Stored entries:
----------------------------------------

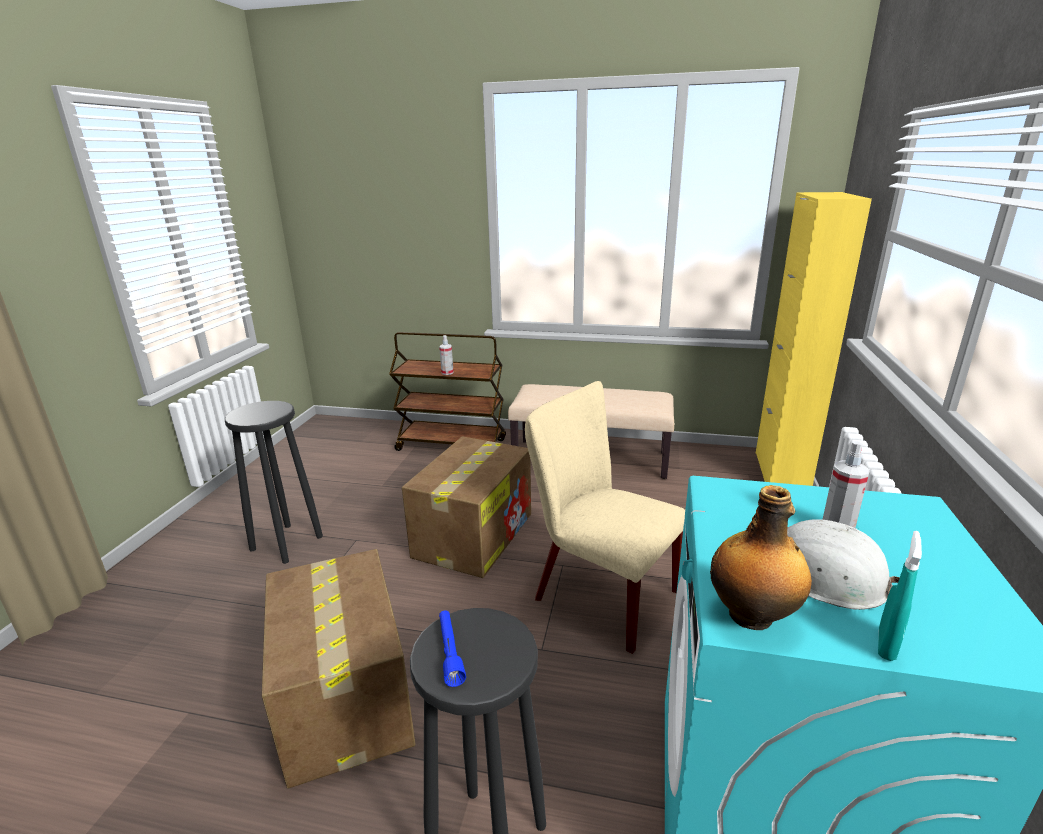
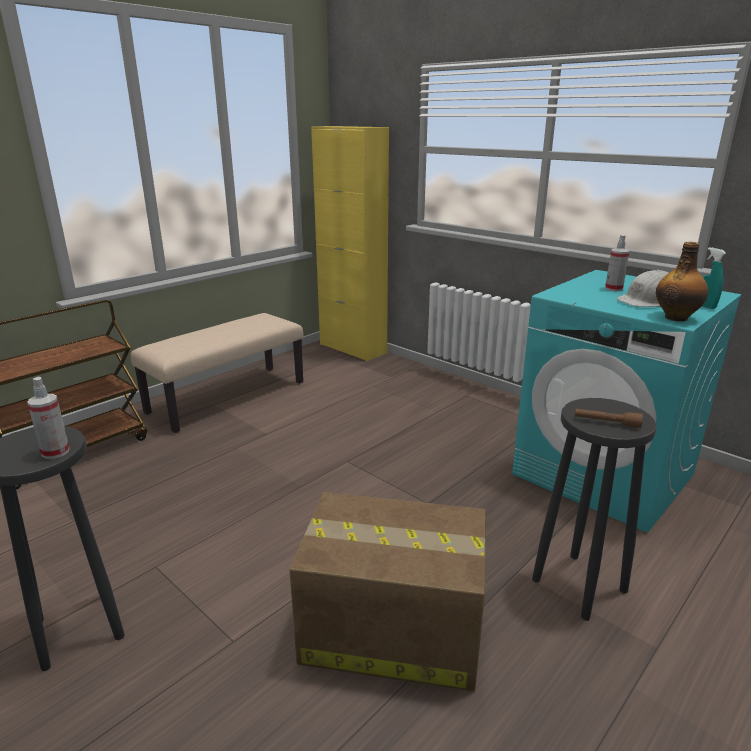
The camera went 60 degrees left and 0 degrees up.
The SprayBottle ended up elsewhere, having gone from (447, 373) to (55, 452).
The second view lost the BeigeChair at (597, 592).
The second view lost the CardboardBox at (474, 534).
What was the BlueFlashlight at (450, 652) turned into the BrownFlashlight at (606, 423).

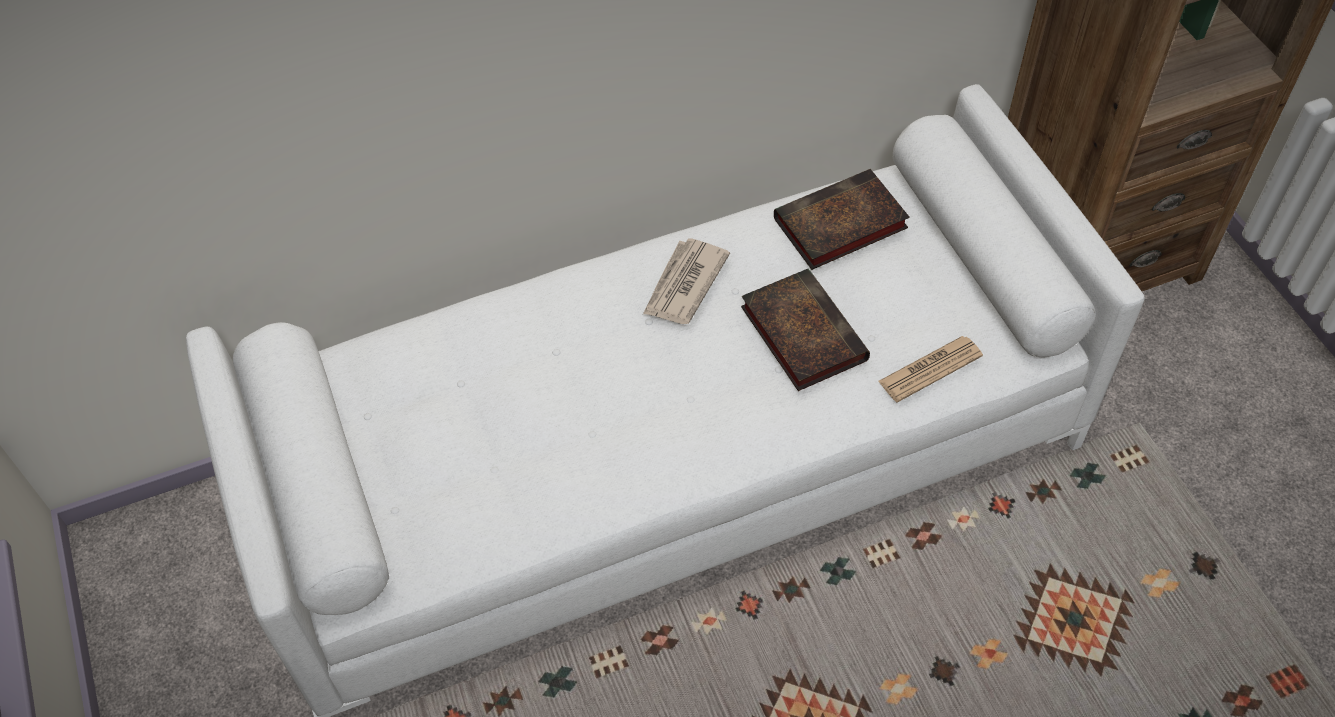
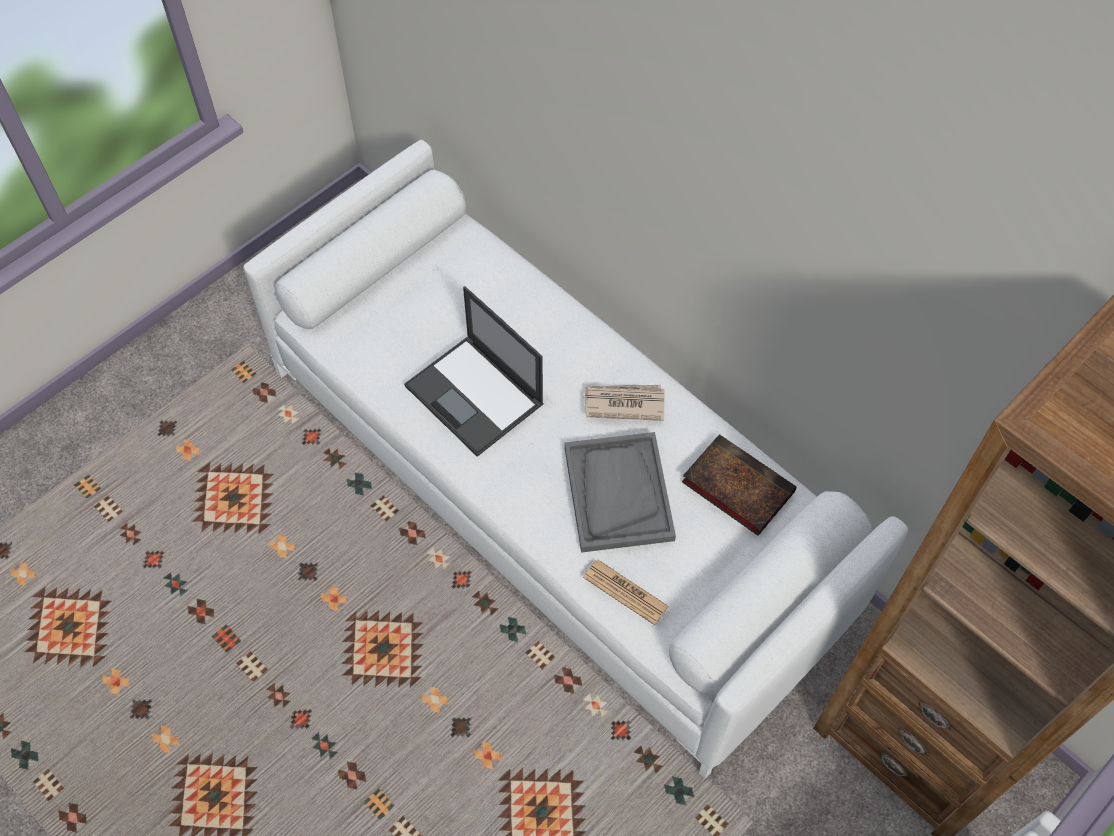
The camera went 65 degrees right and 5 degrees up.
Where the Book stood at (800, 332), the GreyTray came to stand at (618, 493).
The second view gained the Laptop at (475, 396).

----------------------------------------

• **Activity**:
Report each line of the records that holds the word "lost".

• **Exercise output**:
The second view lost the BeigeChair at (597, 592).
The second view lost the CardboardBox at (474, 534).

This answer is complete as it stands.